Crise financière de 2008, « crise migratoire », mouvements des Gilets Jaunes en France, épidémie de covid-19 : les solidarités sont régulièrement mises à l'épreuve et réactivées sous le registre de la crise. Derrière ces épisodes marquants, depuis les années 1980, les mécanismes de solidarité subissent des transformations continues et en profondeur. D'un côté, le chômage structurel, le vieillissement des populations et le creusement des inégalités socio-économiques et territoriales engendrent le retour de l'insécurité sociale. D'un autre côté, les gouvernements engagent des réformes touchant au coeur de l'État social tout en menant une succession de réformes territoriales modifiant le paysage politique de la solidarité. La résurgence de la « question sociale » interroge alors le devenir des politiques sociales et fait douter des capacités redistributives et protectrices de l'État, au point que l'on peut se demander si l'idée même d'une fabrique publique de la solidarité n'est pas en train de se déliter.

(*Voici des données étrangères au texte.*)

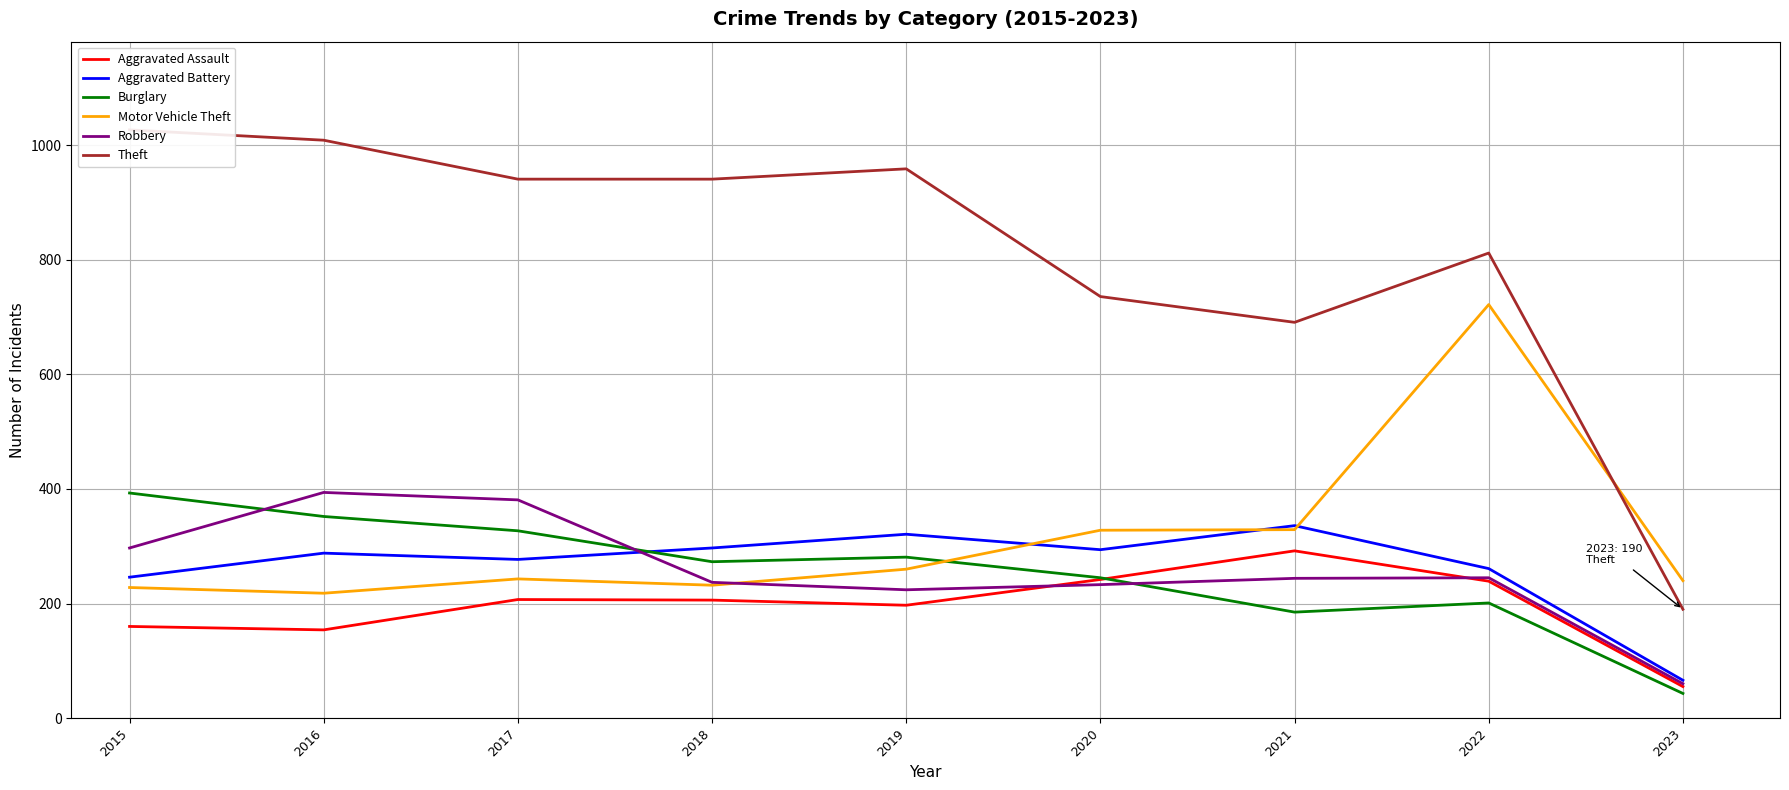

Is it true that Motor Vehicle Theft equals 349 at 2019?

False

La puissance publique est-elle encore en mesure d'organiser la solidarité ? Assiste-t-on à une actualisation ou à un renversement des conceptions relatives à la gestion de la question sociale ? Sous l'effet des processus d'européanisation, de décentralisation, de recentralisation et de fusion, comment rendre compte des renoncements ou des recompositions qui seraient à l'oeuvre ?
En réunissant des enquêtes empiriques inédites sur des terrains français, belges et québécois, cet ouvrage collectif apporte une contribution à la littérature centrée sur les différents régimes d'État-providence, en retravaillant la question du gouvernement des solidarités au croisement des territoires infranationaux, des secteurs d'action et des acteurs positionnés à des échelles multiples.
Prenant appui sur un des axes de recherche de la Chaire « Territoires et mutations de l'action publique » (TMAP), le projet de cet ouvrage est issu du colloque « Quels territoires et quelles régulations pour gouverner les solidarités ? » organisé en janvier 2019 à Sciences Po Rennes, en partenariat avec ASKORIA, avec le soutien du laboratoire ARÈNES (UMR 6051).